> _What the task requires_
Please take the lines from the one holding "t telah menyampaikan" through the one holding "ktif mulai 7 Februari 2025." in the data below and copy them exactly.

[[ Data in this exercise, beginning ]]

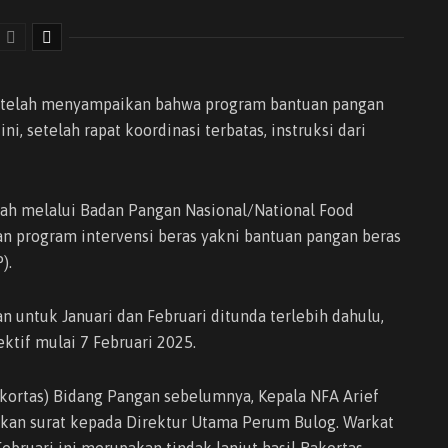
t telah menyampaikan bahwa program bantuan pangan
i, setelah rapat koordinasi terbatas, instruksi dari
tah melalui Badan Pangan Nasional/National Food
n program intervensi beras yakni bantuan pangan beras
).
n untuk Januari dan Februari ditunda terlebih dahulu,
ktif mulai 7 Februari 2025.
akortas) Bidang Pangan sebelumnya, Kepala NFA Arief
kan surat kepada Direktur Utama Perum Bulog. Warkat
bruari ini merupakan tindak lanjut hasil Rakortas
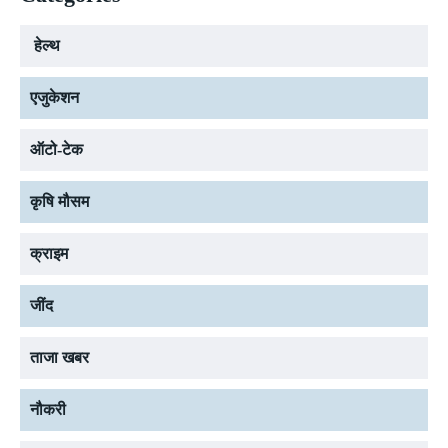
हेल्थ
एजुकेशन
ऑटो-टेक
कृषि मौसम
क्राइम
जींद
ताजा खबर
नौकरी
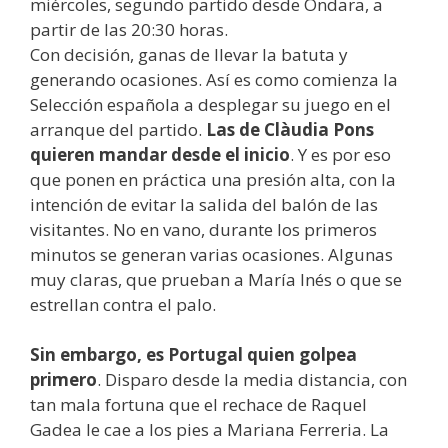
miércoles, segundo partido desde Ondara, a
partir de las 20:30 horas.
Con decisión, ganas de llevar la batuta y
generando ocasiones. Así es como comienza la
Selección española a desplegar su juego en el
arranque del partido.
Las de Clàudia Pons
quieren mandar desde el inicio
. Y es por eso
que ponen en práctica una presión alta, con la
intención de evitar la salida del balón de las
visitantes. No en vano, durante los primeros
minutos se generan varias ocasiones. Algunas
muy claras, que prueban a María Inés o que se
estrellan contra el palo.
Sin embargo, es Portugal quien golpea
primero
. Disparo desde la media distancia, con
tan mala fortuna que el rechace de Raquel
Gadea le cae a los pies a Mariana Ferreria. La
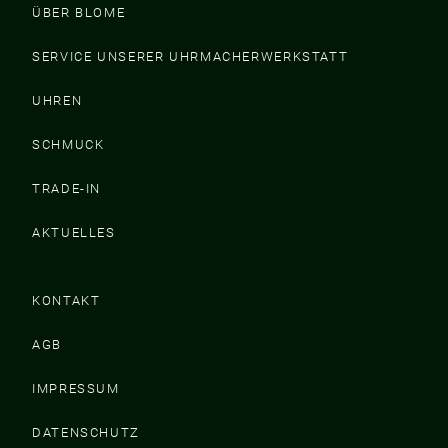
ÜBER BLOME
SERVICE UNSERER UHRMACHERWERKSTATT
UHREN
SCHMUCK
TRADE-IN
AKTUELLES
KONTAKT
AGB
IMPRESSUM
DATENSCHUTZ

[[ Data in this exercise, end ]]
[[ Data in this exercise, beginning ]]

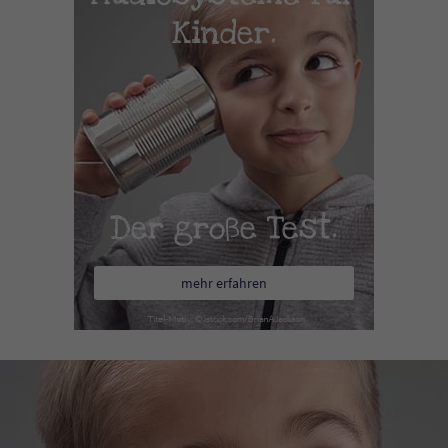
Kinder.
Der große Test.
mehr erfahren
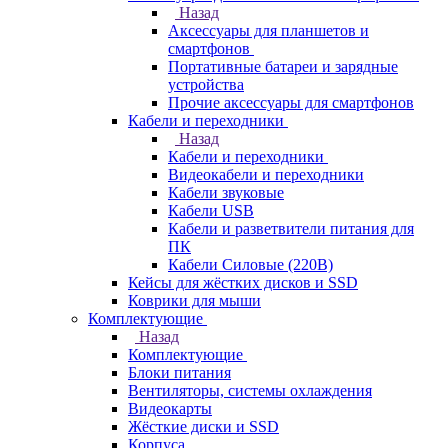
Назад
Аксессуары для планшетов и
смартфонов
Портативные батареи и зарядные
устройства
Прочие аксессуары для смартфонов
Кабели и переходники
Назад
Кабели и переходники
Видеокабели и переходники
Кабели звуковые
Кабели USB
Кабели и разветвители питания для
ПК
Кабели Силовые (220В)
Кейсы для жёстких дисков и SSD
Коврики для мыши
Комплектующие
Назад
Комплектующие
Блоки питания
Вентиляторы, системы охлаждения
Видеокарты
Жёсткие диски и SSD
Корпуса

[[ Data in this exercise, end ]]

> _Expected answer_
t telah menyampaikan bahwa program bantuan pangan
i, setelah rapat koordinasi terbatas, instruksi dari
tah melalui Badan Pangan Nasional/National Food
n program intervensi beras yakni bantuan pangan beras
).
n untuk Januari dan Februari ditunda terlebih dahulu,
ktif mulai 7 Februari 2025.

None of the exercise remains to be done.